Setting $B = E_{ij} - E_{ji}$ for $i \neq j$, we get $B^2 = -(E_{ii} + E_{jj})$.
Thus $E_{ii} + E_{jj} \in \text{span}(X)$ for all $i \neq j$. Now, fix $i \neq j$. Since $n \ge 3$, there is a $1 \le k \le n$, $k\neq i,j$. Thus $E_{ii} + E_{jj},E_{ii} + E_{kk},E_{kk} + E_{jj} \in \text{span}(X)$. Writing $E_{ii}=a,E_{kk}=b,E_{jj}=c$, we have
$$ a+b,a+c,b+c \in \text{span}(X).$$
By substracting, we obtain $b-c,a-c \in \text{span}(X)$, hence $2a=(a-c)+(a+c) \in \text{span}(X)$. Thus $E_{ii} \in \text{span}(X)$ for every $i$, so $\text{span}(X)$ contains all diagonal matrices.
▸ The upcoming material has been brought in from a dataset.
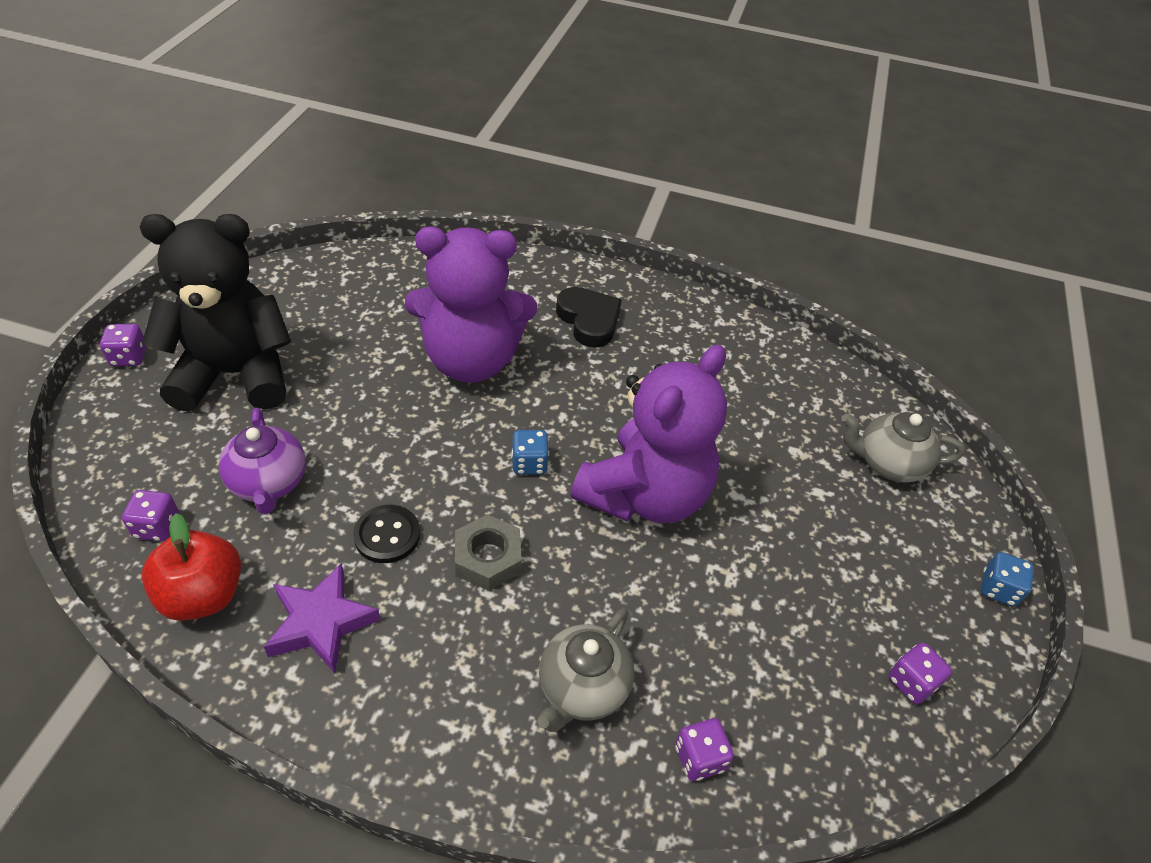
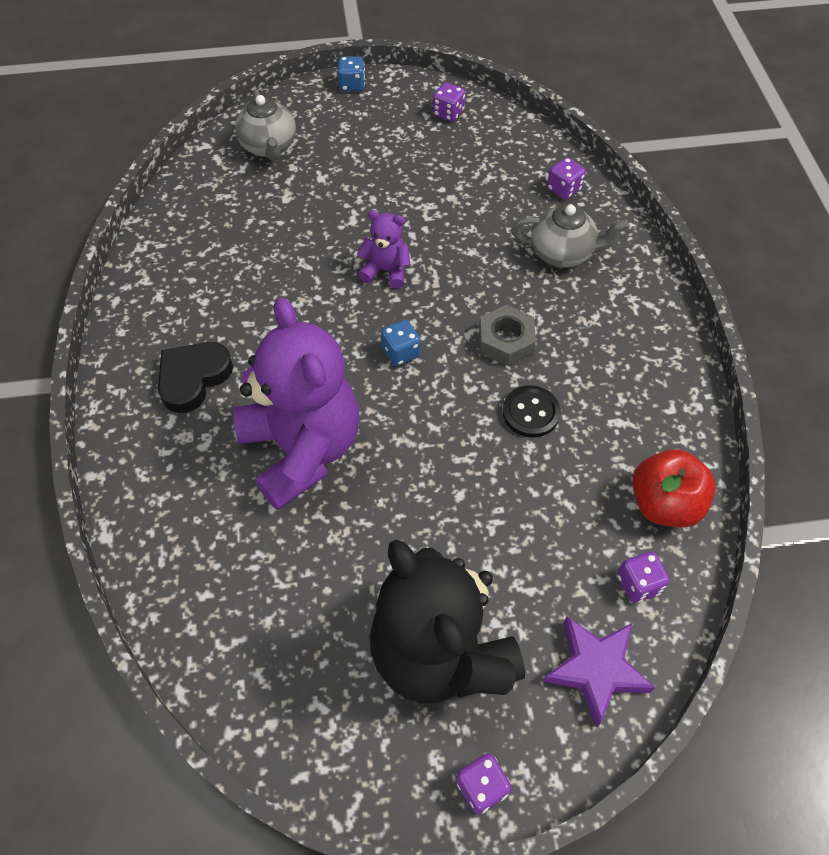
camera: 110 degrees left, 10 degrees up
(268, 483) = (541, 528): purple teapot -> none
(321, 622) = (626, 413): purple star -> purple star (595, 669)
(645, 494) = (386, 270): purple teddy bear -> purple teddy bear, size x0.45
Now, let $Q \in \text{O(n)}$. Since $Q^T X Q=X$, we get $Q^T \text{span}(X) Q=\text{span}(X)$.
So, $\text{span}(X)$ contains all orthogonal conjugations of diagonal matrices, i.e. all symmetric matrices, as required. (The last sentence is the spectral theorem).